Me: What advice would you give to people looking to get started?

Ari: Eat less smashed avocados! (Me: 😱 Hell no!) Once you know the end goal and you have an established timeframe for when you want to reach it, it’s all just about saving up for the deposit by increasing your income or decreasing your expenses.

Before you jump into it, you really need to think about WHY you’re doing it.

I reached my goal of owning $2,000,000 worth of property at around 25-26 years old. If I had kept going, I would’ve built my portfolio up to $5,000,000 by the time I turned 30.

But I stopped buying property. I stopped because I realised that I had done it for all the wrong reasons, and in the pursuit of the money, I wasn’t feeling fulfilled.

I wasn’t contributing to anyone else but myself and I realised that I didn’t really have anything to do with all that money. So now, I don’t even think about the goal of financial freedom anymore. It doesn’t cost much to live and be happy and help people.

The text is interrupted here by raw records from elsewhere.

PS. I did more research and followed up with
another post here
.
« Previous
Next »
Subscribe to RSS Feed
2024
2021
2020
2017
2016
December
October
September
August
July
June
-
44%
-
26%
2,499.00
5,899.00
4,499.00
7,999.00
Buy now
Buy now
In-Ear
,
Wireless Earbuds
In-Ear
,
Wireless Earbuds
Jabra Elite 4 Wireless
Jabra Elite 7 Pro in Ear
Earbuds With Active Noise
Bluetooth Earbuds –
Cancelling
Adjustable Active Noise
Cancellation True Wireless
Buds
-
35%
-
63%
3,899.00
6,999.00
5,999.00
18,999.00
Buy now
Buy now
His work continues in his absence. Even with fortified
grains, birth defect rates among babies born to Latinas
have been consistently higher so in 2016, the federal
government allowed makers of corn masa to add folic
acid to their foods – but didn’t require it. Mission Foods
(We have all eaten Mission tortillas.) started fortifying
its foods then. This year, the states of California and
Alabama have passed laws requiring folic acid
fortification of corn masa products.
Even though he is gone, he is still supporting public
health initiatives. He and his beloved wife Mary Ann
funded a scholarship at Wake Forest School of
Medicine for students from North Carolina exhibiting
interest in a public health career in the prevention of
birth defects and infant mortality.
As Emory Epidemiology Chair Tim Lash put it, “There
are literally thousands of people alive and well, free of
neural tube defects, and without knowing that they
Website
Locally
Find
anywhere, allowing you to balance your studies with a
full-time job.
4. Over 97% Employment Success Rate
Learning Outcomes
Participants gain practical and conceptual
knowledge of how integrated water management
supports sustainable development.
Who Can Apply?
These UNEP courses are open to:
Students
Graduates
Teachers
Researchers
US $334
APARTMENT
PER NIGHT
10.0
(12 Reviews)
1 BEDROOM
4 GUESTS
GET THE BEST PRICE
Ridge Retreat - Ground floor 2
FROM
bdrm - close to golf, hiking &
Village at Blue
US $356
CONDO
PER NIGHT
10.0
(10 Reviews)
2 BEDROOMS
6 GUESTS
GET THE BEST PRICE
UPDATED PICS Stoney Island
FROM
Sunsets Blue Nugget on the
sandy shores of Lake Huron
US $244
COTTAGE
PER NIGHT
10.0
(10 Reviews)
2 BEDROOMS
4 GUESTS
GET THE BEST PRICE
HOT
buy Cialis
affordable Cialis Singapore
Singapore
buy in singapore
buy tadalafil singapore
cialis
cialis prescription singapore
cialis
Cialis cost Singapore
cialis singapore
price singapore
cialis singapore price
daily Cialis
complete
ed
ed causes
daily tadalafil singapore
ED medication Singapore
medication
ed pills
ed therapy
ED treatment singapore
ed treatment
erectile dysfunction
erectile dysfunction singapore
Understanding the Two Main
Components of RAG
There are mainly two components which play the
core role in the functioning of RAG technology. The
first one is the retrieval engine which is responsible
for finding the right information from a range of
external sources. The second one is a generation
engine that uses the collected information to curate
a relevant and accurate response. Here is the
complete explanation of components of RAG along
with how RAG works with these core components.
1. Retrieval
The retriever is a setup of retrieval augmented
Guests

Me: I have to ask this question… What would you do if you were given $1,000,000? I mean, just about everyone I ask immediately answers, “invest in property”.

Ari: Man, I don’t know. (*thinks for a bit*) Buy lots of chocolate and give it to people. On the condition that if they eat and enjoy the chocolate, they need to pass on the chocolate love to someone else and make their day better.

Me: Awwww, sweet! Okay, final question. Do you have any resources you’d recommend for someone who would like to learn more about investing in property?

Ari: Besides Rich Dad Poor Dad, I would recommend the following books:

  • Rich Dad’s CASHFLOW Quadrant: Rich Dad’s Guide to Financial Freedom – Robert Kiyosaki
  • From 0 to 130 Properties in 3.5 Years – Steve McKnight
  • The Truth About Positive Cash Flow Property – Margaret Lomas
  • Building Wealth Through Investment Property – Jan Somers
  • Seven Steps To Wealth – John L. Fitzgerald

This will get anyone about 80% of the way. The other 20% comes from networking and mentoring. I would recommend PropertyChat – it’s the best forum to find other investors and ask any questions.

A big thank you to Ari for generously giving up his time and sharing all of his wisdom! I hope this provides a good starting point for y’all when you’re thinking about investing in property.